Recurrent Neural Networks (RNN) — Overview
In my understanding RNN is slightly different from Vanilla NNs. This blog is purely an overview of the RNN and how it functions.
As the name suggests, its ‘recurrent’; which means ‘something that occurs over and over again iteratively’. RNNs are mostly used for sequential data, in where one has to make decisions based on previous outputs. For instance, weather forecasting; in order to predicts today’s weather we must take into account yesterday’s weather stats, like if yesterday was an overcast and it rained, then chances are it will be a clear day today. Hence, there is a flow of information from one day to another. Likewise there is a flow of information from one cell state to another. In the below image, each square box is a cell state.
C1 is the cell state at time t=1, C2 at time t=2 so on.

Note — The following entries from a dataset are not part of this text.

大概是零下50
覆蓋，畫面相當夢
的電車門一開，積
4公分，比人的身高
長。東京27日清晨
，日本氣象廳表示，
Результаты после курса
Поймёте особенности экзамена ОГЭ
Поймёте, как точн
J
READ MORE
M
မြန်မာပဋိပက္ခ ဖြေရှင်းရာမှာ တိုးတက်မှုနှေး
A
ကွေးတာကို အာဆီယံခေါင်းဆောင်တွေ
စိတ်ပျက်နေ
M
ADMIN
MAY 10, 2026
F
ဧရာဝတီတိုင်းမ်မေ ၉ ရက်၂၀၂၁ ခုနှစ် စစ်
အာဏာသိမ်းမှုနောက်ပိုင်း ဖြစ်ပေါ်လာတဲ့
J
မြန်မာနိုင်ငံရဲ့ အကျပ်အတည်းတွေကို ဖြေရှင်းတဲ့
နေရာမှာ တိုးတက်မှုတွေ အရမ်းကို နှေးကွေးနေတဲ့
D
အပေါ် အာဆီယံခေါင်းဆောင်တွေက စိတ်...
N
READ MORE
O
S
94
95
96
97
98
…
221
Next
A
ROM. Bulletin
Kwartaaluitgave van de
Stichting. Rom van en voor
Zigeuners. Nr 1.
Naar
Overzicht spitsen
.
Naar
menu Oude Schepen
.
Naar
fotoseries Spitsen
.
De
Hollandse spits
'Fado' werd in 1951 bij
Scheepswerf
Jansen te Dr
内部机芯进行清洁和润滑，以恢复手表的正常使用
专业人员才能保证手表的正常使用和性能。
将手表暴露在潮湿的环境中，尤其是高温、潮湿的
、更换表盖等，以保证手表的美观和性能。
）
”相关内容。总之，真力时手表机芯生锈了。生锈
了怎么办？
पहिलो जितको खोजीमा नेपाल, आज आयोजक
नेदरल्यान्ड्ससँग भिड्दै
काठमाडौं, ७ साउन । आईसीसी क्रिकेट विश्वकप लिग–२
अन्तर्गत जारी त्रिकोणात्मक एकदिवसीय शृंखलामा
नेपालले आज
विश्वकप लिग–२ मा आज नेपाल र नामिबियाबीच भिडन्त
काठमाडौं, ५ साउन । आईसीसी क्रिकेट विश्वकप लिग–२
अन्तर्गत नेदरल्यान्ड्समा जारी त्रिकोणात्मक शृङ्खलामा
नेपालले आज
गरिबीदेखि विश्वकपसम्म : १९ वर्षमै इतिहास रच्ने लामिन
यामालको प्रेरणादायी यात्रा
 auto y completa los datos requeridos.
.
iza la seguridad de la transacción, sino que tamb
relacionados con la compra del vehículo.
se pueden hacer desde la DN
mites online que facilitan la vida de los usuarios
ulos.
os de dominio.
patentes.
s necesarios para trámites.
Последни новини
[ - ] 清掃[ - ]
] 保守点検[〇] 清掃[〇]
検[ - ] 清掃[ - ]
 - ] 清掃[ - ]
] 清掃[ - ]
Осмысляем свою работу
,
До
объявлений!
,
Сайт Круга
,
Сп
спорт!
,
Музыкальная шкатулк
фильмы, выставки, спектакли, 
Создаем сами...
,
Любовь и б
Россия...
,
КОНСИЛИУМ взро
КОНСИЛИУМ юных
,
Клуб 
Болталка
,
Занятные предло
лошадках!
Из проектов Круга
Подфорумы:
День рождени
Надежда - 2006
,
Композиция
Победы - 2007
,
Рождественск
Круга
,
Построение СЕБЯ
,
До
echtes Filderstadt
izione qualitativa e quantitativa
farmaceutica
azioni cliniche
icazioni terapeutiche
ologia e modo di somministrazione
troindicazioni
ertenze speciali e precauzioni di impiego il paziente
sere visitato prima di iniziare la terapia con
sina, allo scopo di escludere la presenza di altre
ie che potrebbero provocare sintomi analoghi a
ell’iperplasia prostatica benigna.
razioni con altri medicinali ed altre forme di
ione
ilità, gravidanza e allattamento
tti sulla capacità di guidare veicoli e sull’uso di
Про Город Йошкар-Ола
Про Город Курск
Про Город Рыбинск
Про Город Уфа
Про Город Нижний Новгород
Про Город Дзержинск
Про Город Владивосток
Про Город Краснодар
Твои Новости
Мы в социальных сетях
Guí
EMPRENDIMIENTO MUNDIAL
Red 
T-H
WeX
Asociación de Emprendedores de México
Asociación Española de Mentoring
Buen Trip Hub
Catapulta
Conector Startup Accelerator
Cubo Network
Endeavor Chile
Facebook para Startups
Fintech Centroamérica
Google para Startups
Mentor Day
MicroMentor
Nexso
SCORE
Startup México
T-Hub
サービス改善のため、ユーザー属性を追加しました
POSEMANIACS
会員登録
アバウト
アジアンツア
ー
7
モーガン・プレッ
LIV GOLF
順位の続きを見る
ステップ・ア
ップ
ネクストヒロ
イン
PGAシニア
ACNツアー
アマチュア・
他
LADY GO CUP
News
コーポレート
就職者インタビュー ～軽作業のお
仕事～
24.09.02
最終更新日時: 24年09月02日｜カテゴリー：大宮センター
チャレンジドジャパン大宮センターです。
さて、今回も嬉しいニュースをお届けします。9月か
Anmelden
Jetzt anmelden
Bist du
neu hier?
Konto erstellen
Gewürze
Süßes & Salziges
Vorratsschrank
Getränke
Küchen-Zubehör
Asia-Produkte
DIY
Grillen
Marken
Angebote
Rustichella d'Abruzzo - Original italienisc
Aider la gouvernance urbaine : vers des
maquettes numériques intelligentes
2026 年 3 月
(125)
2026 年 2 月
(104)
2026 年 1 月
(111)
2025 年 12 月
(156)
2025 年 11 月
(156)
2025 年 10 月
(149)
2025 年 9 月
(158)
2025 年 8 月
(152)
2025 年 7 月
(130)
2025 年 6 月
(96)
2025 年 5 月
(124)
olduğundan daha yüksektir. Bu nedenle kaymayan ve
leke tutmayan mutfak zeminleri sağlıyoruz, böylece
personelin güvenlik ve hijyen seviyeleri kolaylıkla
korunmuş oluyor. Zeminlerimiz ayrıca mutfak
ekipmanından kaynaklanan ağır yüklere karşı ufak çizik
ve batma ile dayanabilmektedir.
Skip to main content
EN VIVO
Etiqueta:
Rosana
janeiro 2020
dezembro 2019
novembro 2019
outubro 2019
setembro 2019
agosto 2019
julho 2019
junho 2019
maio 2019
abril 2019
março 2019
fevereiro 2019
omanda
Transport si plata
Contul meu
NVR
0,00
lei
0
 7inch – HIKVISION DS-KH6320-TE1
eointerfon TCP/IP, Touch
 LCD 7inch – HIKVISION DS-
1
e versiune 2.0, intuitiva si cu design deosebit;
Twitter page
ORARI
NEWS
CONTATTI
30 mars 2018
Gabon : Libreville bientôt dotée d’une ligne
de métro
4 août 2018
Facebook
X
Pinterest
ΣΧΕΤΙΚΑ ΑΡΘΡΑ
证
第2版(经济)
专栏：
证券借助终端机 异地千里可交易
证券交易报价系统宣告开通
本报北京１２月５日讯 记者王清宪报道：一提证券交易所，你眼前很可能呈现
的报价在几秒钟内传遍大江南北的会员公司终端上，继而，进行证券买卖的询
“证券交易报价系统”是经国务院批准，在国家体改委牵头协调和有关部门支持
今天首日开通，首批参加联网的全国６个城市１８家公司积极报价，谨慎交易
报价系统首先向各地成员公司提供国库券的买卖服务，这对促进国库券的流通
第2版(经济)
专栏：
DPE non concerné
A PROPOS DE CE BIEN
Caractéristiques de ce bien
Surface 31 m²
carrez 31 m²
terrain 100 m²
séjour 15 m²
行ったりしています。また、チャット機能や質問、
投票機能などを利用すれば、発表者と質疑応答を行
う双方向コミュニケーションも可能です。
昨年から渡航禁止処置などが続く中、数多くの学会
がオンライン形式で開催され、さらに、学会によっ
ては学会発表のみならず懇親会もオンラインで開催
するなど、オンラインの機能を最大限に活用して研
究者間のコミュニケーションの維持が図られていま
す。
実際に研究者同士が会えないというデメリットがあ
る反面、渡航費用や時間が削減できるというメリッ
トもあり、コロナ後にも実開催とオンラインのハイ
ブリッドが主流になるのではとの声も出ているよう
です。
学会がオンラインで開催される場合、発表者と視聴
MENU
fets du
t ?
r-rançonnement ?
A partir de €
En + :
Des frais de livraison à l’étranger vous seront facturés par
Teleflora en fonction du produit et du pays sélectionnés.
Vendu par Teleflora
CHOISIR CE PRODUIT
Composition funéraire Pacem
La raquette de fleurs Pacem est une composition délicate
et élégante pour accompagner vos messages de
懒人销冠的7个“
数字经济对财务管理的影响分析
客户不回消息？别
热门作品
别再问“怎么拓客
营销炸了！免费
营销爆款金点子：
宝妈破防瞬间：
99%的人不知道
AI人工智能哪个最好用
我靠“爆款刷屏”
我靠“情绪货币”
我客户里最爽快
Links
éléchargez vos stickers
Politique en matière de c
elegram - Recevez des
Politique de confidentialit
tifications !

Unlike deep neural networks, where the loss function is calculated at the end where the output ‘Y’ is generated; in RNNs, the loss function is calculated at each time step viz. L1, L2 etc and combined they form the main loss function as L. And for back-propagation the gradients are calculated from the main loss to the sub-loss and finally to the inputs. Hence, there is a constant flow of gradient in the network.
Due to this constant flow of gradients, we often encounter problems like Exploding Gradient and Vanishing Gradient. Gradients are essentially multiplications, so when we multiply any number that is less than 1 and greater than 0, with similar number, the result gets extremely minute when repeated over time in the case of neural networks. For instance, 0.01 * 0.02 = 0.0002, which is much more less compared to 0.01. And due to the vanishing gradient problem we may converge much before than we should. Likewise with exploding gradient, the time to converge may be significantly large.
To tackle this problems, we have some walk arounds, viz: cleverly choosing activation functions, smartly initialising weights, and choosing out network architecture carefully. Hence, researchers have come up some modified form of RNNs called the LSTM and GRUs.